= Lê Dung =

Vietnamese soprano opera singer (1951-2001)

NSND Lê Dung (5 June 1951 in Hòn Gai, Quảng Ninh – 29 January 2001 in Hanoi) was a Vietnamese soprano opera singer. She was a student at the Tchaikovsky Conservatory and toured and performed widely in Eastern Europe. She won prizes at Sofia, Bulgaria 1987, Toulouse 1988 and Pyongyang. She was a member of the Hanoi Opera but also sang and recorded the works of Phú Quang and other popular songwriters.

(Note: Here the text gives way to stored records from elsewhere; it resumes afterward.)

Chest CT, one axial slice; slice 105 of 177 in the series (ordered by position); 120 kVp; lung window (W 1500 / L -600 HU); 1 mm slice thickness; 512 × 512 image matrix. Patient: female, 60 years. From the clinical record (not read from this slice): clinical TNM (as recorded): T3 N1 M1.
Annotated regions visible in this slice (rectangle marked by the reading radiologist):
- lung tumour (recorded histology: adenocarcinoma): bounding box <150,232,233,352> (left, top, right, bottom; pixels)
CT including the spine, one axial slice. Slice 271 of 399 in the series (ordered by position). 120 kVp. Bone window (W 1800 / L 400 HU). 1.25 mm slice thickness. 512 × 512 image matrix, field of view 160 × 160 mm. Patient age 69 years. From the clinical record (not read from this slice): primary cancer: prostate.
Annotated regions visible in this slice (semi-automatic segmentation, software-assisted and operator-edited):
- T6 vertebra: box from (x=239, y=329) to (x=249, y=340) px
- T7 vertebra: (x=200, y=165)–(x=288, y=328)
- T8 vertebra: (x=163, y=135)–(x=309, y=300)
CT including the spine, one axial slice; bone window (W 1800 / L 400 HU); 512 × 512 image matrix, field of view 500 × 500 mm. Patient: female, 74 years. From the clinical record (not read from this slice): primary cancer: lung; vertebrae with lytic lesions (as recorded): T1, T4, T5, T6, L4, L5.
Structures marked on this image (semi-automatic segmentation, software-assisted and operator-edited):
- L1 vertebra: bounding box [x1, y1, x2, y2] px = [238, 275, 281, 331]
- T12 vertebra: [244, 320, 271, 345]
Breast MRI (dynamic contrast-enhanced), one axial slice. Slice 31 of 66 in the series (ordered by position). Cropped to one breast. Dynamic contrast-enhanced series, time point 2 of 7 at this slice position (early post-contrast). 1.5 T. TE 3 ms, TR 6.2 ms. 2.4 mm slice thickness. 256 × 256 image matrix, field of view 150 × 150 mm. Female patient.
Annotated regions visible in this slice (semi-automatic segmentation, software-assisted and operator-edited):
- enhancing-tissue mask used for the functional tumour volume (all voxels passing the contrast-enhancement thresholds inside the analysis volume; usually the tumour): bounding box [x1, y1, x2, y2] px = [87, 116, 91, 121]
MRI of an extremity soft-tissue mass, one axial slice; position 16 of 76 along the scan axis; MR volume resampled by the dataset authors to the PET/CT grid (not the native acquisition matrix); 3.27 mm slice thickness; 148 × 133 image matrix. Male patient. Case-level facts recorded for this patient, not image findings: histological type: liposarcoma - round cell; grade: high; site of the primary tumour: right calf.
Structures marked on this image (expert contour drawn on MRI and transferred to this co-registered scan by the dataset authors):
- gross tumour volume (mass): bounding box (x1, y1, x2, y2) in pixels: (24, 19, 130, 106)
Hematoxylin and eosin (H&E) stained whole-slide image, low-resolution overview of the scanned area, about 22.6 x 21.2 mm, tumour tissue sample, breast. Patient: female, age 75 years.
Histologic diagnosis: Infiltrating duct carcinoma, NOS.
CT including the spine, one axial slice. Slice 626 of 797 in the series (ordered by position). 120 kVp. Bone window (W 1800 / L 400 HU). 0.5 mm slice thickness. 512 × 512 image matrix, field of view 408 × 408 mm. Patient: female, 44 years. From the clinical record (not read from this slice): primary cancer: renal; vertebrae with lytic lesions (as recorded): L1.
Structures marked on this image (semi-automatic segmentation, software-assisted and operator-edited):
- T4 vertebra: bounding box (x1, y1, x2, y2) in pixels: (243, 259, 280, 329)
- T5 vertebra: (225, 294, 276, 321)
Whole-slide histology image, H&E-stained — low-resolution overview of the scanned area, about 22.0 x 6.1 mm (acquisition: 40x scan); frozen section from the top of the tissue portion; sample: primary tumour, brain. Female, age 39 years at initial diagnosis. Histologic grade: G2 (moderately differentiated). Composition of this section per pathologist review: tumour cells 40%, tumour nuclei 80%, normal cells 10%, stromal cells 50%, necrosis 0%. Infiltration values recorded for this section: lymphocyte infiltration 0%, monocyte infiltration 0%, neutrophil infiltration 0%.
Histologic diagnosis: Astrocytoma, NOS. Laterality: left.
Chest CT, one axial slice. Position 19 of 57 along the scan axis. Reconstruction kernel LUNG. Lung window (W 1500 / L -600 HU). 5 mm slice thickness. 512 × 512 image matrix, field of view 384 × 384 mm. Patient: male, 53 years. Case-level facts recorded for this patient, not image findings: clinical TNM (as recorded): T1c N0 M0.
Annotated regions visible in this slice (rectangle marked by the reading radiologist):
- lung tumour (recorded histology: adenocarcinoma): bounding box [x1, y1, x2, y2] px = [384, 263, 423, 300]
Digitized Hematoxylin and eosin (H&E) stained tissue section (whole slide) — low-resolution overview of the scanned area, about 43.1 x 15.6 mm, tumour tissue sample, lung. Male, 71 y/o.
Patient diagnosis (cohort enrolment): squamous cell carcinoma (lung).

In 1993, she became the youngest ever person to be accredited as People's Artist ("NSND"), Vietnam's top artistic award for a living artist - second only to the often posthumous Ho Chi Minh Prize.

==Discography==

===Vietnamese music===
- 10 ca khúc Hồng Đăng, Saigon Audio, 1995
- 10 tình khúc Lê Khắc Thanh Hoài, Paris, 1995
- Âm thanh ngày mới
- Dạ khúc
- Màu nắng có bao giờ phai đâu
- Họa mi hót trong mưa
- Kỉ niệm vàng son 1
- Kỉ niệm vàng son 2
- Tiếng hát Lê Dung
- Tình nghệ sĩ
- Tiếng thời gian
- Những tình khúc thính phòng, 2001

===Western classical===
- O mio babbino caro from Puccini's Gianni Schicchi
- Beethoven's Ninth Symphony "Ode an die Freude", Le Dung, with Mezzo-Soprano Phuong Lan, Tenor Manh Chung and baritone Quang Tho. Hanoi Conservatory of Music and Hanoi Opera House. under the French conductor Xavier Rist. Televised performance.